While having a guard against overflowing resource number limits in CMS
may be helpful (for example, for immediate failure mode feedback to
CMS user - compare to async notification about a CMS resource to OVSDB
primitive conversion),

I believe OVN should handle the case too. The risk of not doing it is
- the limits are reached, and we start to send traffic that belongs to
one network to another, because their lower 12 bits of datapath ID are
the same.

While CMS could guard against that, it may be less aware about chassis
configuration than OVN. A dumb way to resolve this in CMS would be
having a global configuration option set by deployment tool that
configures OVN and that would know whether any VXLAN capable chassis
are deployed in the cluster. A more proper way to solve it would be to
make CMS aware of chassis configuration by maintaining a cache of
Chassis table records and checking their encap types on each network /
port created.

The same could be done by OVN itself, and arguably OVN is the owner of
the data source (encap records) and is in a better position to control
it:

1. on network creation, if VXLAN is enabled on any chassis, count
networks; if result >= limit, fail; same for ports per network;
2. on ovn-controller start, if VXLAN is enabled for the chassis,
calculate networks / ports per network; if result >= limit, fail to
start the service.

Note that in most common scenario, all chassis have the same
encapsulation types registered; there are multiple ovn-controller
nodes; and resources are created after all chassis are registered in
the database. So point (2) above is to handle a corner case that
probably won't ever happen in real life. (1) is a hot path.

Any specific objections to having this kind of guards in OVN itself?
This may be in addition to CMS side guards (to avoid even trying to
create CMS resources that are known to fail to sync to OVN).

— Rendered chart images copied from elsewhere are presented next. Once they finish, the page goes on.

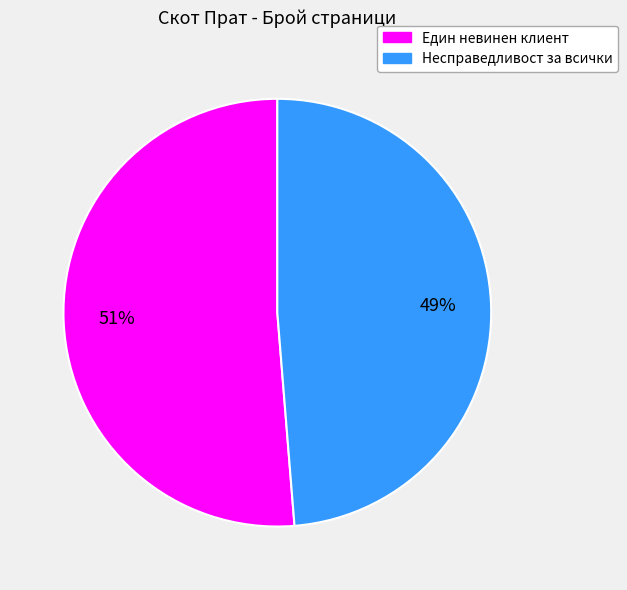

Combined, do Един невинен клиент and Несправедливост за всички account for over 50%?

Yes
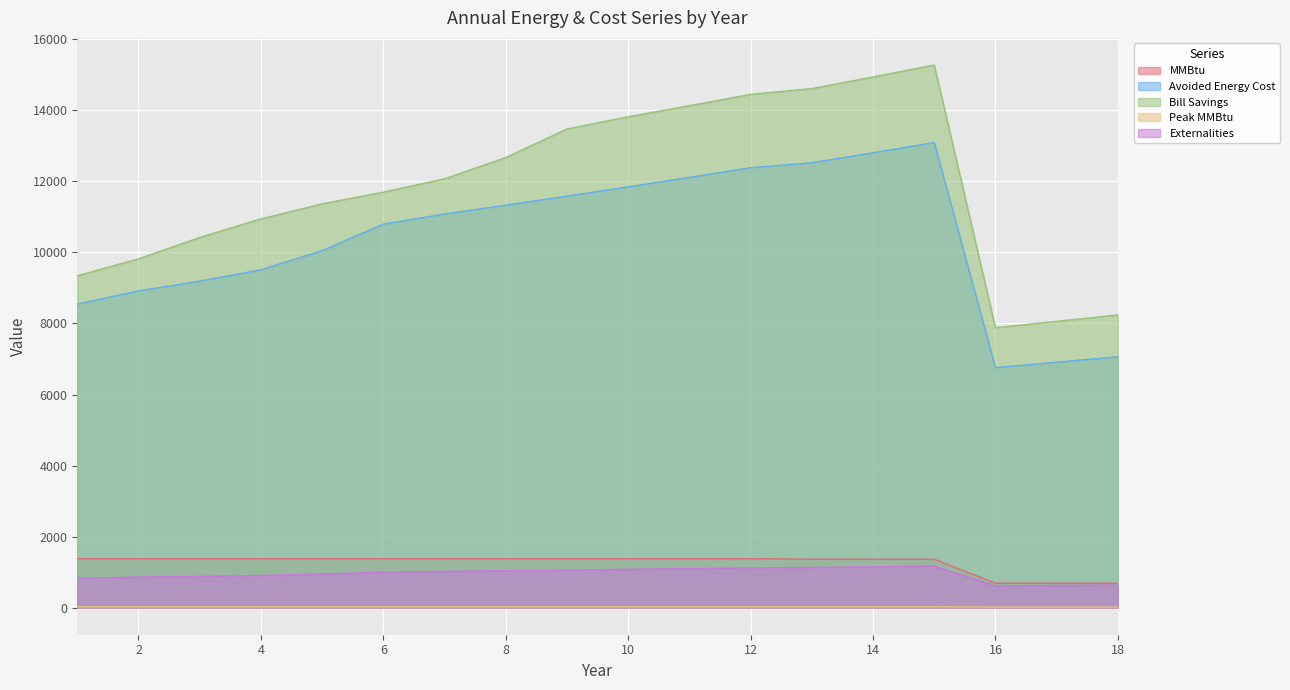

Where does the Peak MMBtu series first go above 24?

1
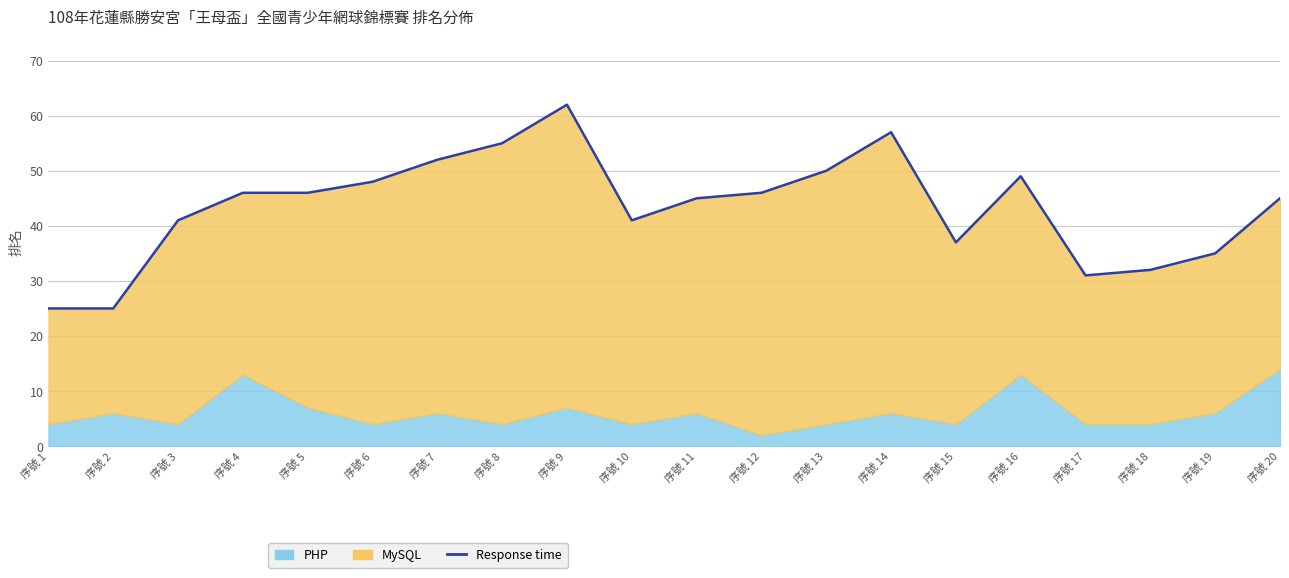

What is the sum of the values at 序號 10 and 序號 20?

86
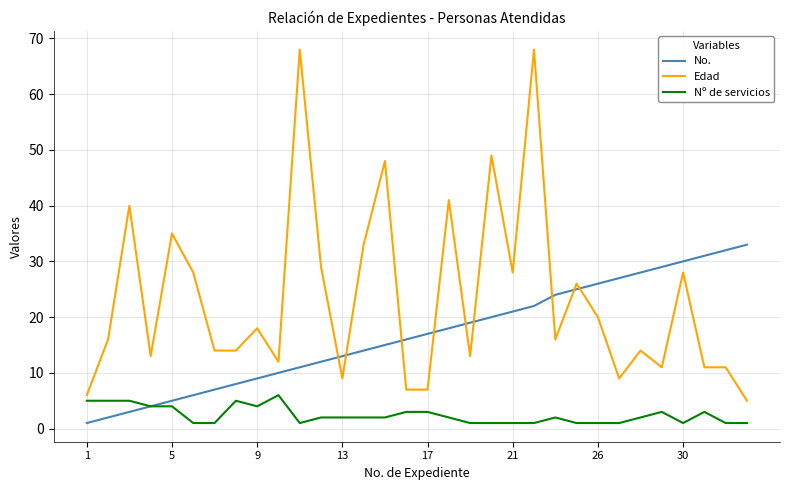

What is the minimum value for Edad?

5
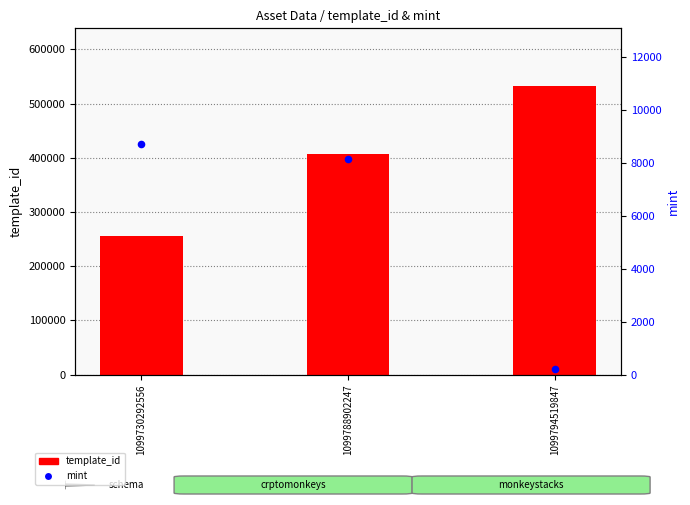

What is the total value across all series at 1099794519847?

532707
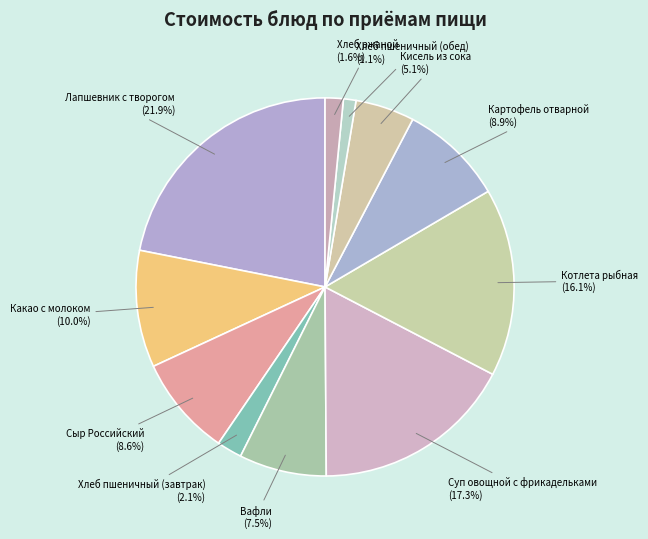

Which slice is the largest?

Лапшевник с творогом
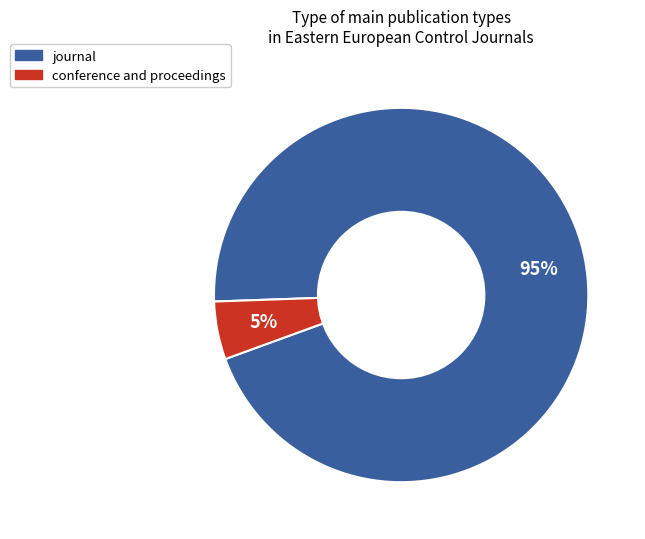

Rank the categories by value from highest to lowest.

journal, conference and proceedings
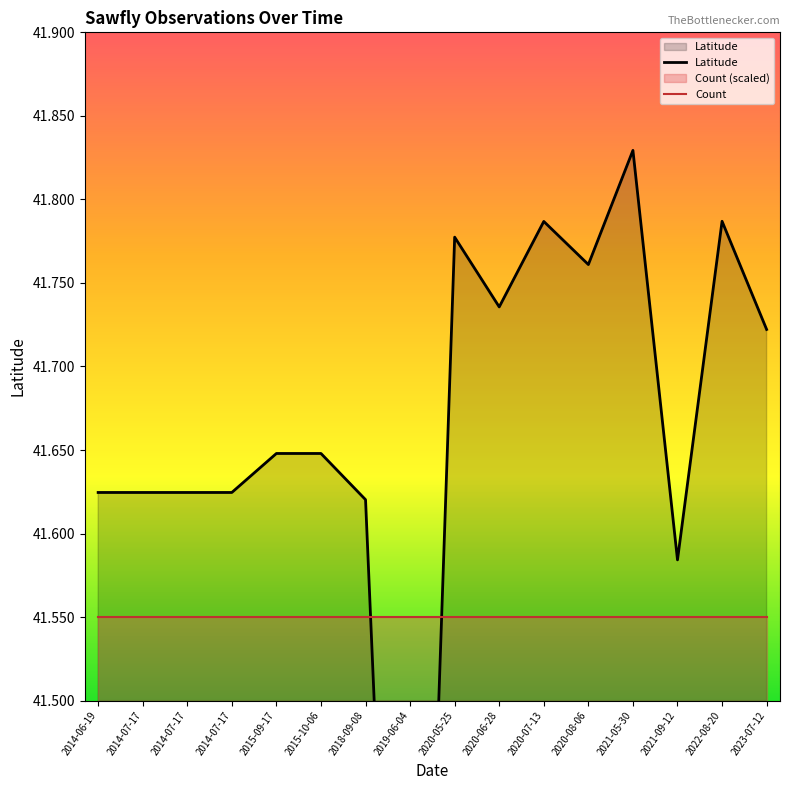

Read the Latitude value at 2014-06-19.

41.6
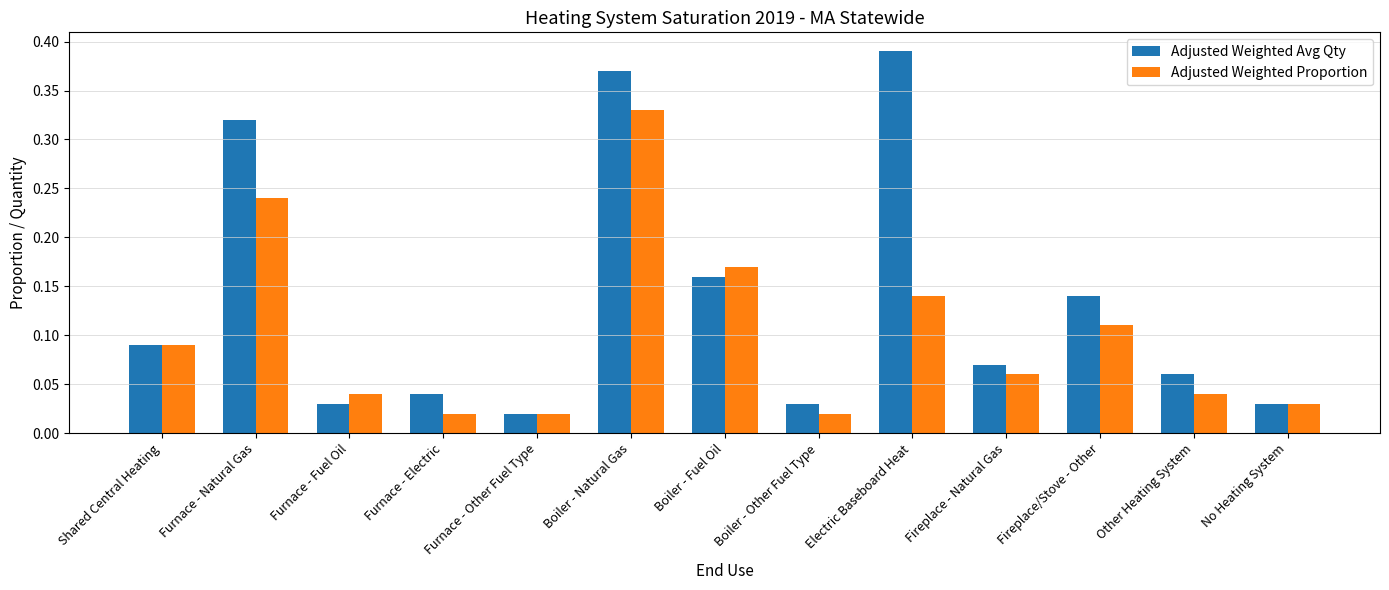

Which series has the largest total across all categories?

Adjusted Weighted Avg Qty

(A similar approach may be extended to ACLs allowed though it's not as
pressing because there are no known CMS that rely on unsupported
ACLs.)

Cheers,
Ihar

> > > > Assuming we pick a term to use to describe these out-of-cluster
> > > > switches, we should consider the impact of the rename. Renaming
> > > > internal symbols / functions is trivial. But "vtep" is used in OVN
> > > > schema (for example, for port binding 'type' attribute). Do we want to
> > > > rename those too? If so, what considerations should we apply when
> > > > doing it? Any guidance as to maintaining backwards compatibility?
> > > >
> > > > Also, is such a rename something that should happen at the same moment
> > > > when we add support for VXLAN for in-cluster communication? Or should
> > > > it be a separate work item? (If so, do we expect it to land before or
> > > > after the core VXLAN implementation lands?)
> > >
> > > We can't (or at any rate should not) change the terms in the schema, but
> > > we can change other places and point out to people in a few places that
> > > a "ramp switch" is sometimes, confusingly, called a "vtep".
> >
> > Gotcha. Any preferences as to whether to consider it a preparatory
> > work item; a follow-up; or a part of the VXLAN implementation? (I lean
> > towards handling the ramp term introduction as an independent
> > preparatory step.)
>
> I sent out a patch for people to look at.